【展示レポート】『日本、美のるつぼ』 “文化交流”をテーマに辿る日本美術史の形成の軌跡
大阪・関西万博の開催に合わせ、関西では日本の国宝をはじめ名品の数々を紹介する展覧会がほぼ同時に3つ開幕したが、京都国立博物館では万博にちなみ、海外との「文化交流」をテーマに日本美術を紹介する大阪・関西万博開催記念 特別展『日本、美のるつぼ—異文化交流の軌跡—』が6月15日(日)まで開催されている。
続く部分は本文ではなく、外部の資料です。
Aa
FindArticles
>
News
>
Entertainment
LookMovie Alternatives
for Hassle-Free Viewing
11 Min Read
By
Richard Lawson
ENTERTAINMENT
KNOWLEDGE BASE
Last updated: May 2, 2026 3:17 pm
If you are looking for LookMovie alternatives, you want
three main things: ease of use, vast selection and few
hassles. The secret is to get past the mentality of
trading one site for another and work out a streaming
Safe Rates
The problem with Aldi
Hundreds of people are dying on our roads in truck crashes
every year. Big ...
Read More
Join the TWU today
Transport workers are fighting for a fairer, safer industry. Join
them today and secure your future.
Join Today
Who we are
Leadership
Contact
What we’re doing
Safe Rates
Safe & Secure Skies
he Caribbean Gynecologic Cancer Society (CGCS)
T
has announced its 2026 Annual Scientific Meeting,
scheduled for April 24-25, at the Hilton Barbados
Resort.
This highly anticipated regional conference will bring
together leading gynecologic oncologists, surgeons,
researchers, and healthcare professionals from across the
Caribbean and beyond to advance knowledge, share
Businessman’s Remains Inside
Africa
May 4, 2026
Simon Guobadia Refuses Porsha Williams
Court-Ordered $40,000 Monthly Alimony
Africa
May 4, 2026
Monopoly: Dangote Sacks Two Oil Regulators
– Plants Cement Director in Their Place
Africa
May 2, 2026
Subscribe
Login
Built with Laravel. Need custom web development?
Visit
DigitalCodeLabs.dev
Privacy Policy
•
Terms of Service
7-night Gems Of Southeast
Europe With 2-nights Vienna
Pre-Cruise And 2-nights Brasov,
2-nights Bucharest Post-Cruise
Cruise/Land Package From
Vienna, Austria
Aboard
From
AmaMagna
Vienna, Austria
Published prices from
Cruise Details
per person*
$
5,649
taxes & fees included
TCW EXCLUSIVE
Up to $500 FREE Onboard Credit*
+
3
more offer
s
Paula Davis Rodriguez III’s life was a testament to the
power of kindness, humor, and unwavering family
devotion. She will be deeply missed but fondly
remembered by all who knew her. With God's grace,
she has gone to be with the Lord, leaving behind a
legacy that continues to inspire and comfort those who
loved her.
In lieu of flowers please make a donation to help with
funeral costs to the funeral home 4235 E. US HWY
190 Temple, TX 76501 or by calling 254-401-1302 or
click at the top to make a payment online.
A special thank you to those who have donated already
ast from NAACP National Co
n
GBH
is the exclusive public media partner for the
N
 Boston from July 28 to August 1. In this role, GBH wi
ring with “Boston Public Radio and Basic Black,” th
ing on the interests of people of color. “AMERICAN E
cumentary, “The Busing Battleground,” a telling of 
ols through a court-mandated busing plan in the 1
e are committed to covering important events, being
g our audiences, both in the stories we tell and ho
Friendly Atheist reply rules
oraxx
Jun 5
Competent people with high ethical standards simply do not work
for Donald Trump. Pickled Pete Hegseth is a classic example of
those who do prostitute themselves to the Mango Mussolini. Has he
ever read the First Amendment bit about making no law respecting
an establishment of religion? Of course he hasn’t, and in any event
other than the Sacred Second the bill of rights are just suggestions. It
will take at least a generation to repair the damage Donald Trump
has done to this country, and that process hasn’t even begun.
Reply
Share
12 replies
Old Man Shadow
古代より日本の美術は、海を介した往来によって日本列島にもたらされた様々な異文化の影響を受けながら形作られてきた。タイトルの「美のるつぼ(坩堝)」は、異なる文化が溶け合い、新たな文化が生まれるさまを喩えた言葉だ。同展では、弥生・古墳時代から明治期にいたるまでの絵画や彫刻、書跡、工芸品など国宝19件、重要文化財53件を含む200件を通して、日本美術を形成してきた各時代の文化交流の軌跡を辿っていく。作品選定には京博の各分野の研究員13名が携わり、それぞれが「文化交流」というテーマのもとに作品を選び、展示構成を組み立てていったという。
世界に見られたもの、見せたかったもの
展示は大きく2部構成。第1部へ入る前にプロローグ「万国博覧会と日本美術」を設け、過去に開催された万国博覧会と日本美術との関係を振り返る。